# MATERIAL FOR THE TASK
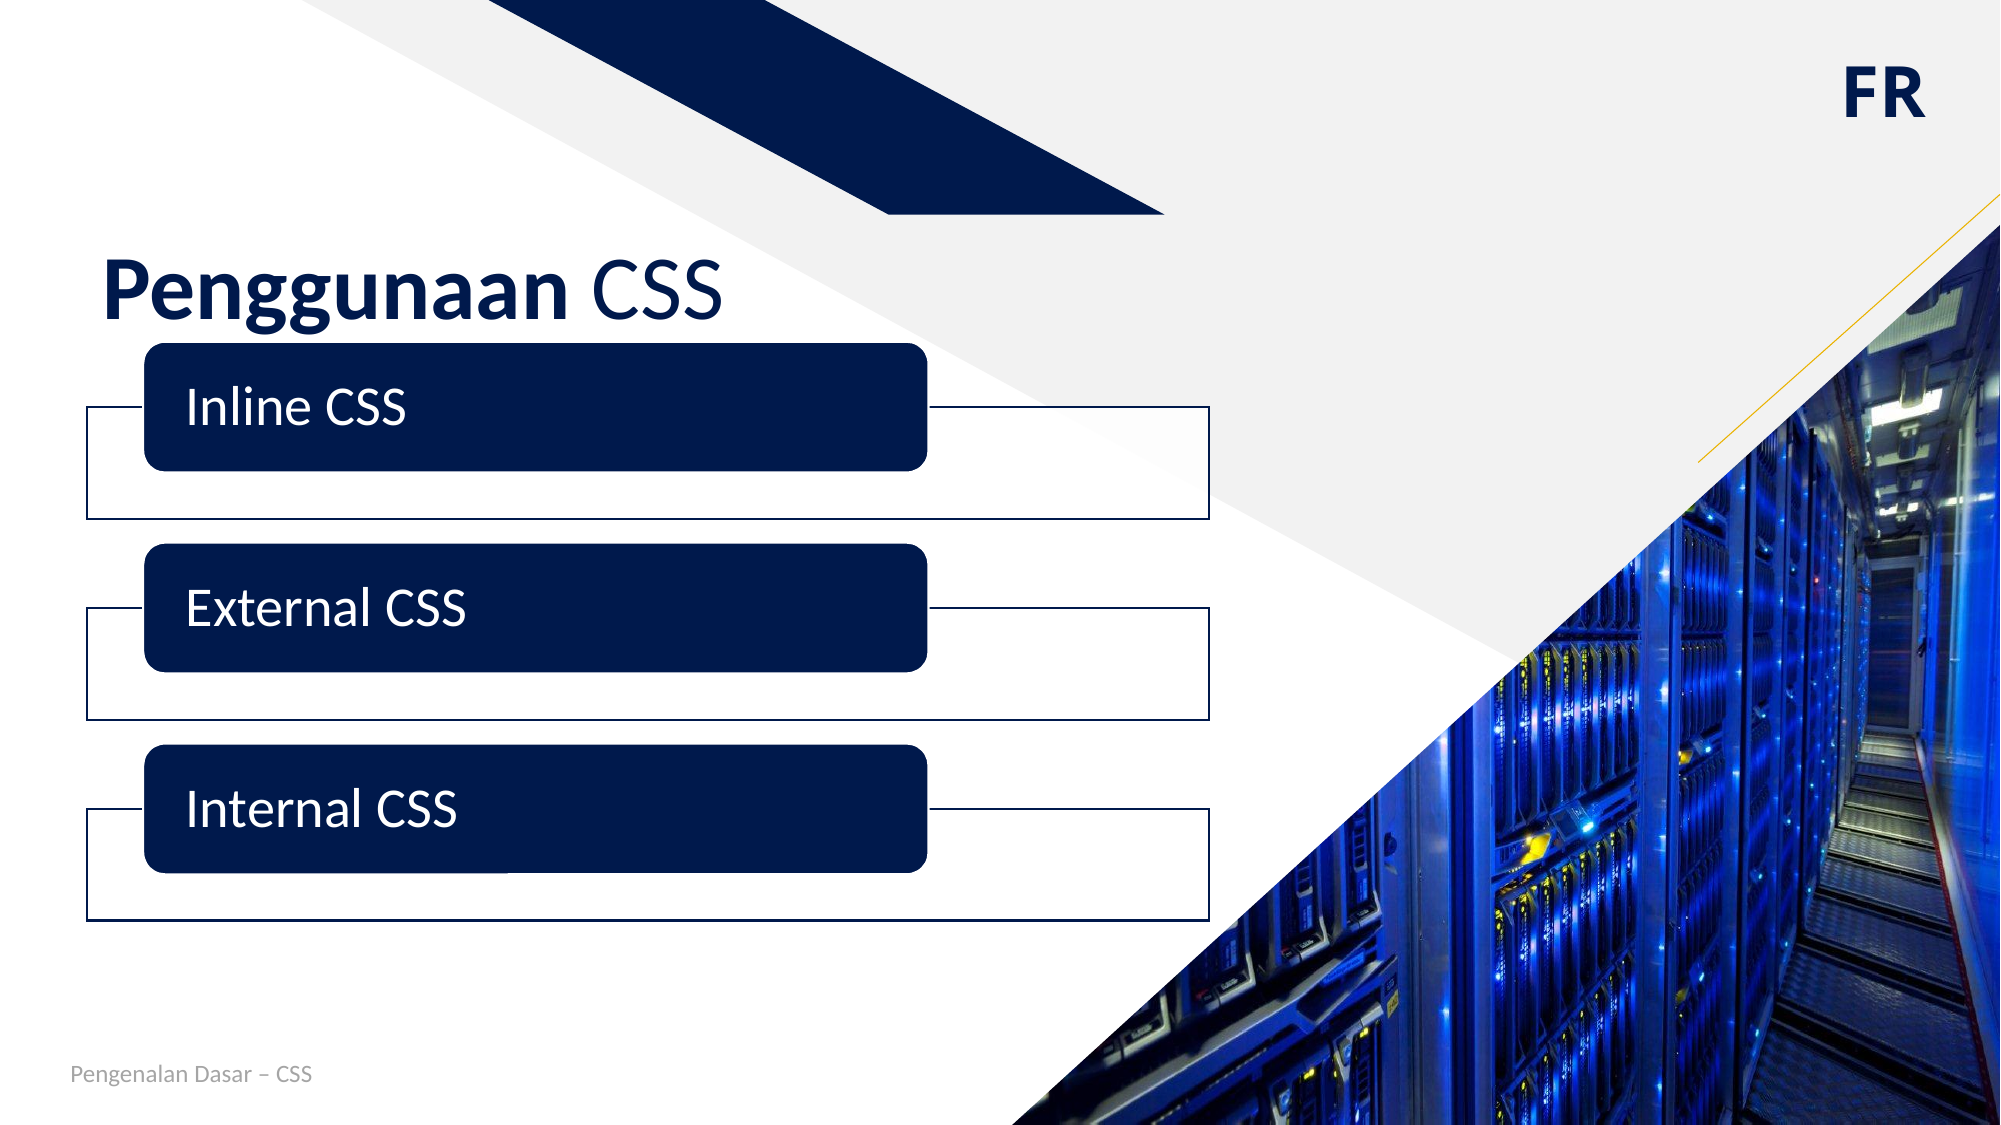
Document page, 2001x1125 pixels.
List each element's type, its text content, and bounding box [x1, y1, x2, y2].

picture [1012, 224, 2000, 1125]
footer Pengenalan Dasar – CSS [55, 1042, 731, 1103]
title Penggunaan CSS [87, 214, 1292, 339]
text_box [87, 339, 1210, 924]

# WORK REQUEST
With the line that contains "List each element's" as your start, reproduce the data above exactly through its last line, and nothing before that start.

# OUTPUT OF THE TASK
List each element's type, its text content, and bounding box [x1, y1, x2, y2].

picture [1012, 224, 2000, 1125]
footer Pengenalan Dasar – CSS [55, 1042, 731, 1103]
title Penggunaan CSS [87, 214, 1292, 339]
text_box [87, 339, 1210, 924]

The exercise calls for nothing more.